In het Huis van het Boek (1)
30-7-24
Aangekomen in Den Haag bezocht ik het Huis van het Boek, vroeger bekend als Museum Meermanno. Ik was er eerder geweest, voor een Fiep Westendorp-tentoonstelling, nu kwam ik voor een expositie over De Avonden van Gerard Reve.
Eerst bezocht ik op de benedenverdieping de tentoonstelling Het echte verhaal. De expositie bleek gebaseerd op het boek Springlevend, waarin verschillende auteurs op verzoek van Saskia de Bodt nagaan hoe een verhaal in de loop der tijd kan veranderen en wordt doorverteld. Denk aan De kleine zeemeermin, die – of is het dat? – in de handen van bedenker Hans Christiaan Andersen weliswaar ook lang en gelukkig leefde, evenwel niet met haar prins, maar in de hemel.

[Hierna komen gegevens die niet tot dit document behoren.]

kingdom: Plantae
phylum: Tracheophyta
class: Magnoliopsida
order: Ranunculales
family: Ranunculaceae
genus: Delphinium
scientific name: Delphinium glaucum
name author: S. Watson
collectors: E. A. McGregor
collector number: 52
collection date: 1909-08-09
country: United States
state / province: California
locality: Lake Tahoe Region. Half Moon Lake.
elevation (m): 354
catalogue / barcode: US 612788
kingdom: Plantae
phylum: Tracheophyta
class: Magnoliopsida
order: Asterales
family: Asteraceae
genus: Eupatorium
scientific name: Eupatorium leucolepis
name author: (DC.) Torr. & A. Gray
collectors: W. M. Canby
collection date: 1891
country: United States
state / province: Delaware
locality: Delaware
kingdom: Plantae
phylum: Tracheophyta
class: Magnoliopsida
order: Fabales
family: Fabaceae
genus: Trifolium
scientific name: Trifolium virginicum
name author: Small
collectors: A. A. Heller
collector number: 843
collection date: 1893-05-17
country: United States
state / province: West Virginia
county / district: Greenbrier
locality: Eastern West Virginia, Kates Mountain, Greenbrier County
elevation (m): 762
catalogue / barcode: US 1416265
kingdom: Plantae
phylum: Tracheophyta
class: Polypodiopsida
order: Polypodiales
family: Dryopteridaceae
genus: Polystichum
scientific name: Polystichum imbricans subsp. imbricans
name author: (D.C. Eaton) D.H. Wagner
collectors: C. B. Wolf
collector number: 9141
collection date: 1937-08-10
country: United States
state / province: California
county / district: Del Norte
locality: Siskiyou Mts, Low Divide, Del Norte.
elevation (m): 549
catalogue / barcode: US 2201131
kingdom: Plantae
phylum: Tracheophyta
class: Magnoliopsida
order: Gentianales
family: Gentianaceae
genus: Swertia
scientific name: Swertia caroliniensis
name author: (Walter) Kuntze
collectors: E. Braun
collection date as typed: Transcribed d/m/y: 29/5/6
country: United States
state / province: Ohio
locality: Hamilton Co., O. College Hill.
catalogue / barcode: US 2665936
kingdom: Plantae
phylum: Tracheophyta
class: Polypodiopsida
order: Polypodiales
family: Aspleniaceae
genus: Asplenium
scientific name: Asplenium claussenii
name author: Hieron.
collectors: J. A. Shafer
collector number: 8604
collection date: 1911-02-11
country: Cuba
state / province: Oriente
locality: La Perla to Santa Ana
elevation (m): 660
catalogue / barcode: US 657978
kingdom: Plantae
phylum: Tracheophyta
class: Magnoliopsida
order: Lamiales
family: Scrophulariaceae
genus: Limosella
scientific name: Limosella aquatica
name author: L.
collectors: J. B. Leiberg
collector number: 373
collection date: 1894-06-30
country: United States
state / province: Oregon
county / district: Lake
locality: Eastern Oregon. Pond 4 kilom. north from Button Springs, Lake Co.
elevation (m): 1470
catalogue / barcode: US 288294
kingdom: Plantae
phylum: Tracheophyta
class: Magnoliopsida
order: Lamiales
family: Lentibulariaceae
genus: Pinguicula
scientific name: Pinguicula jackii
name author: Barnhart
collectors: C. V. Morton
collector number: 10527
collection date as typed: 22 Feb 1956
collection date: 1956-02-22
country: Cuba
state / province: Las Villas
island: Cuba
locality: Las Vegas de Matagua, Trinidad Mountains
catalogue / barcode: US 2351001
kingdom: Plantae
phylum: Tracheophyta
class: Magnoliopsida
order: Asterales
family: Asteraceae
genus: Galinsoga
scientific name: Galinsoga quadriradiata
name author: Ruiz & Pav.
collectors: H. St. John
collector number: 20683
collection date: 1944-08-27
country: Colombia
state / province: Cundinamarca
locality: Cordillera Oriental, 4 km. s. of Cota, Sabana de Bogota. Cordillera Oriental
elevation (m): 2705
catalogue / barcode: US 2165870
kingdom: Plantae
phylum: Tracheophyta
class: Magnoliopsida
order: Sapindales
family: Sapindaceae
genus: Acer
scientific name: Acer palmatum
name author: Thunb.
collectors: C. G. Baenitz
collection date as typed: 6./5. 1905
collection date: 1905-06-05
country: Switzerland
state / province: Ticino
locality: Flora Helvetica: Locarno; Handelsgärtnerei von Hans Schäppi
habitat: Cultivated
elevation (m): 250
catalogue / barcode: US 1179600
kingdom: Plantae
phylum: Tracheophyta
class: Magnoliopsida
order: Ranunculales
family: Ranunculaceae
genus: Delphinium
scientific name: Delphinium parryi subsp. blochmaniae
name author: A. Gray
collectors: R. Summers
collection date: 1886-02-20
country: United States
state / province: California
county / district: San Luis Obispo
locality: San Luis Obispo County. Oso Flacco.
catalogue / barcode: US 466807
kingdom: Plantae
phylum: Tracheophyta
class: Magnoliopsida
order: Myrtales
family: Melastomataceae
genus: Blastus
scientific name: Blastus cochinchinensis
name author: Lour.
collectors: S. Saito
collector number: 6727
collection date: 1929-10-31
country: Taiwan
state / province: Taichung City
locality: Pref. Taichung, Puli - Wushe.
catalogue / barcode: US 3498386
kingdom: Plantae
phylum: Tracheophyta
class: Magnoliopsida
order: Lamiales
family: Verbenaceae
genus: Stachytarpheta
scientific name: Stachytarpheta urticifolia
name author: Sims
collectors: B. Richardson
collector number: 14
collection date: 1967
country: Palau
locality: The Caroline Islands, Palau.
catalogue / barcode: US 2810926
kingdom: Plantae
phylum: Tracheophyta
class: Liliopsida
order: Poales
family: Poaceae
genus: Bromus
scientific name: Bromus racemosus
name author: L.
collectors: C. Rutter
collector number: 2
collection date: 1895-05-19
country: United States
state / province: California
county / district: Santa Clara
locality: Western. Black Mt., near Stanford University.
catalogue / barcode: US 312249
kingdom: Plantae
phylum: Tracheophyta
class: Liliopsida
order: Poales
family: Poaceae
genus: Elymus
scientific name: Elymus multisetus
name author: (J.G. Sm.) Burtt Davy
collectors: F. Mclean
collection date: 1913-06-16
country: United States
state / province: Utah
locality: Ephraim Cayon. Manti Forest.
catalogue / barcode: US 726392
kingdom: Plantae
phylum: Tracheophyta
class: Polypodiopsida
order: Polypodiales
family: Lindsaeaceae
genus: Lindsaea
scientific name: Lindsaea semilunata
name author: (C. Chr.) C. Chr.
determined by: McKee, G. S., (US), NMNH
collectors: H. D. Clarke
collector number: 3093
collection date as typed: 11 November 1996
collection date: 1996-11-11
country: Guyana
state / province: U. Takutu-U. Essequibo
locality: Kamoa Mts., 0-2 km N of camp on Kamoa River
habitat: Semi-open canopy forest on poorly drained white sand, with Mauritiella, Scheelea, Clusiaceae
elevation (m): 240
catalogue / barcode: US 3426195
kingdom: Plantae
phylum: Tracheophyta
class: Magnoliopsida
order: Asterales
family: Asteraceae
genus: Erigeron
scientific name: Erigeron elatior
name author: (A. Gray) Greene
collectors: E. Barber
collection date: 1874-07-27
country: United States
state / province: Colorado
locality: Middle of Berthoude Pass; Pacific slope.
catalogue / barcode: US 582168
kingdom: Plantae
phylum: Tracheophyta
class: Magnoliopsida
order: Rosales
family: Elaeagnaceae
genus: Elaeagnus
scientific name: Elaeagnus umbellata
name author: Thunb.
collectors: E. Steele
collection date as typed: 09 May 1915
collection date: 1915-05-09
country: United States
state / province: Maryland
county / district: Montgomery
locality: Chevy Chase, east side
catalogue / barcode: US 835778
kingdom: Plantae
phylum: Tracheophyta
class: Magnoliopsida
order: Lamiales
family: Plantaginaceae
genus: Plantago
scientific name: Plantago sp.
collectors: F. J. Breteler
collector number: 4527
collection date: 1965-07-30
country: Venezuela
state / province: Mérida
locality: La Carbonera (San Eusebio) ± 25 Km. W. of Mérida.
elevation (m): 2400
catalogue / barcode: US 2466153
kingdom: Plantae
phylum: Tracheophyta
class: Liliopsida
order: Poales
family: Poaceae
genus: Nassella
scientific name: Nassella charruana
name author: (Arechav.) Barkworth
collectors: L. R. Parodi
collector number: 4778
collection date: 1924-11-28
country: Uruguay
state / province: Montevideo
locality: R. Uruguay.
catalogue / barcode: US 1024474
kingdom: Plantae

Denk ook aan Bambi van de Oostenrijks-Hongaarse schrijver Felix Salten (1869 – 1945). Toen het verhaal voor het eerste verscheen, in 1923, onder de titel Bambi. Ein Lebensgeschichte aus dem Walde, was het aanvankelijk bedoeld voor een volwassen publiek. Het bevat voor hen filosofische vragen over de slachtingen van de Eerste Wereldoorlog en waarschuwt voor het opkomend antisemitisme.
In de jaren veertig krijgt Bambi een andere betekenis en identiteit nadat het verhaal als tekenfilm van het Amerikaanse Walt Disney-concern in de bioscopen beland. Niet alleen de toon en de doelgroep zijn dan veranderd. De oorspronkelijke intentie, de in de politiek verankerde boodschap van het boek, blijkt verdwenen. De winst is voor Walt.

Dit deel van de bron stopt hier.